SensorName percentiles_Value avg_Value
sensor-82 ["0.048141473520867069","0.24407515500271132","0.48974511106780577","0.74160998970950343","0.94587903204190071"] 0.493950914
sensor-130 ["0.049200214398937764","0.25735850440187535","0.51206374010048239","0.74182335059053839","0.95210342463616771"] 0.505111463
sensor-56 ["0.04857779335488676","0.24709868149337144","0.49668762923789589","0.74458470404241883","0.94889104840865857"] 0.497955018
sensor-24 ["0.051507199150534679","0.24803904945640423","0.50397070213183581","0.75653888126010793","0.9518782718727431"] 0.501084379
sensor-47 ["0.045991246974755672","0.24644331118208851","0.48089197707088743","0.74475142784472248","0.9518322864959039"] 0.49386228
sensor-135 ["0.05132897529660399","0.24204987641954018","0.48470113942206461","0.74275730068433621","0.94784079559229406"] 0.494817619
sensor-74 ["0.048914714739047828","0.25160926036445724","0.49832498850160978","0.75257887767110776","0.94932261924236094"] 0.501627252
sensor-173 ["0.048333149363009836","0.26084250046756496","0.51288012531934613","0.74964772791583412","0.95156058795294"] 0.505401226
sensor-28 ["0.048511161184567046","0.2547387968731824","0.50101318228599656","0.75693845702682039","0.95243122486483989"] 0.502066244
sensor-34 ["0.049980293859462954","0.25094722564949412","0.50914023067384762","0.75571549713447961","0.95176564809278674"] 0.504309494
... ... ...

Nearest-rank percentile

P-th percentile (0 <P<= 100) of a list of ordered values, sorted in ascending order, is the smallest value in the list. The P percent of the data is less or equal to P-th percentile value (from Wikipedia article on percentiles).
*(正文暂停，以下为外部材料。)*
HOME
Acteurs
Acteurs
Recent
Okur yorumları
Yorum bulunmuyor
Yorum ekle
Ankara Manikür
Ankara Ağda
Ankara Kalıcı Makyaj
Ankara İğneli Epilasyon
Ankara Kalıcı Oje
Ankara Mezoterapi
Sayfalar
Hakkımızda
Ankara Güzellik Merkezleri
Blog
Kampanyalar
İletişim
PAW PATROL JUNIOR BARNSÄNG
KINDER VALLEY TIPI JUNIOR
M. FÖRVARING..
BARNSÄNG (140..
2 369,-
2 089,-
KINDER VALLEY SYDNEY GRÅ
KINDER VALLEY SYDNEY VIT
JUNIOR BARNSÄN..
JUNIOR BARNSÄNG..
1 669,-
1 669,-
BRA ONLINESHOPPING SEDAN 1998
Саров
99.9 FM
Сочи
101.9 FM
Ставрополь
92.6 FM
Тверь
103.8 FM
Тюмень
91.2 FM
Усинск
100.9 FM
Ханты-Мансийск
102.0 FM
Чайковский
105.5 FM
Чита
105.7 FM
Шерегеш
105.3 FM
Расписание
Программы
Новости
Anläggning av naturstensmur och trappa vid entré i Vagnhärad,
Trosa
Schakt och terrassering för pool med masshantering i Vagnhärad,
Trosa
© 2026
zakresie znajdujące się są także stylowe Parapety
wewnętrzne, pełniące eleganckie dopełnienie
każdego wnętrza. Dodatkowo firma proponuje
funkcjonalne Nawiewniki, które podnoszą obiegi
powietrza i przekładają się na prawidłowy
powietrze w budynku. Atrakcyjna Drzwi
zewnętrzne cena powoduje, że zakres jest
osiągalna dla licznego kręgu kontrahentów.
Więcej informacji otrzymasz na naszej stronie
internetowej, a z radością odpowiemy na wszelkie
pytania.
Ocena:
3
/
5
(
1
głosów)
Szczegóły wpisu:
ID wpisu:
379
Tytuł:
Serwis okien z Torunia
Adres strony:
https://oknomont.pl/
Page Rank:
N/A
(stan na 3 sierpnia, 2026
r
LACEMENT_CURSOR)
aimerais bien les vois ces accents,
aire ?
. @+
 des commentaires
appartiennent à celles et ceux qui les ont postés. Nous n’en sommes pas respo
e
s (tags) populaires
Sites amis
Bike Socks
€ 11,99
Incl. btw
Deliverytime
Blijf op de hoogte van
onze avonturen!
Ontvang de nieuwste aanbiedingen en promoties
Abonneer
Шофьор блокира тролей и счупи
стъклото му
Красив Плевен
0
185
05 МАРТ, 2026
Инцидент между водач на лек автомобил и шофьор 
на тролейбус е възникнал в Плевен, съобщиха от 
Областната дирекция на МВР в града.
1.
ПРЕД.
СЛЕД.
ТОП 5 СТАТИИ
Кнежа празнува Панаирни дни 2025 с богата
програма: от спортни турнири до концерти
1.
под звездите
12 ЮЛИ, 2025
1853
Define 0-th percentiles to be the smallest member of the population.

Note

由于计算的近似性质,实际返回的值可能不是群体的成员。 Nearest-rank definition means that P=50 does not conform to the interpolative definition of the median. When evaluating the significance of this discrepancy for the specific application, the size of the population and an estimation error should be taken into account.

百分位中的估算错误

The percentiles aggregate provides an approximate value using T-Digest.

Note

  • 估算错误的界限因请求百分位的值而异。 在 [0..100] 范围的两端,准确性最高。 0 和 100 百分位是分布的确切最小值和最大值。 越接近此范围的中间值,准确性越低。 中间值准确性最差,不超过 1%。
  • 错误边界通过级别观察而不是通过值。 假设 percentile(X, 50) 返回了值 Xm。 此估算可保证至少 49%,至多 51% 的 X 值小于或等于 Xm。 对 Xm 与 X 的实际中间值之间的差异没有理论上的限制。
  • 估算有时可能会得出精确的值,但没有可靠的条件来定义何时会出现这种情况。